Even if we assume these points are valid and should apply to BRSC, the trust has already seen its NAV and share price, on a total return basis, fall by close to 40% since the start of Q4 2021, which is when inflationary fears and interest rate hikes started to come into play. So there is an argument to be made that, along with the widened discount, the potential fallout from a recession has been priced in.

But then it’s worth keeping in mind that all of the above is essentially macroeconomically driven and has only a theoretical connection to the companies in the trust’s portfolio. And this is where the BRSC’s emphasis on quality may prove its worth.

Roland invests in companies that have strong balance sheets, cash flows and management teams. These are not long shot bets on future growth but are instead the sorts of firms you’d expect to be more resilient during an economic downturn.

For instance, BRSC’s largest holding is currently 4imprint Group, which makes promotional products for companies. Last year the firm increased its pre-tax profit more than three-fold to $104m.
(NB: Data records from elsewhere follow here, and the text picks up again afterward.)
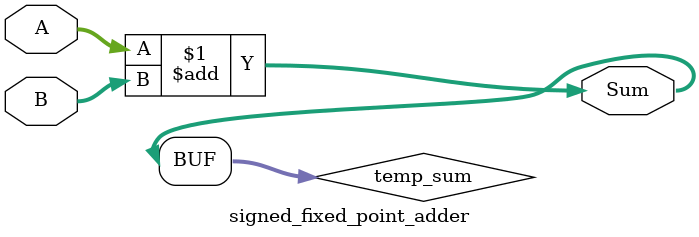
<source format=v>
module signed_fixed_point_adder(
    input signed [3:0] A,       // 4-bit signed fixed-point input A (SS.XXYY)
    input signed [3:0] B,       // 4-bit signed fixed-point input B (SS.XXYY)
    output signed [4:0] Sum     // 5-bit signed output Sum to accommodate overflow
);

    wire signed [4:0] temp_sum; // 5-bit temporary sum to capture the result

    assign temp_sum = A + B;    // Perform addition
    assign Sum = temp_sum;      // Assign the result to output Sum

endmodule
</source>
The firm had been hit hard by Covid but even then 2022’s pre-tax profit was close to double the previous high from 2019, with the management team also hitting a long-term goal of delivering over $1bn in revenue.

It’s a somewhat similar story with veterinary group CVS, BRSC’s second-largest holding, which delivered 22.1% growth in its pre-tax profit in the six months up to the end of 2022, its last half-year reporting period. The company also refinanced its debt in February at the same rate it had previously and with access to more capital, a sign that the company’s finances are strong. Management have also noted that they are continuing with an ambitious growth plan over the next five years, despite a possible economic downturn.

These sorts of results are not certain to continue indefinitely. BRSC also has 120 holdings, which means it’s always plausible there will be underperformers in the portfolio. However, given what is arguably priced in and how the managers approach the markets, there may be room to be cautiously optimistic – even if everyone else does seem rather glum.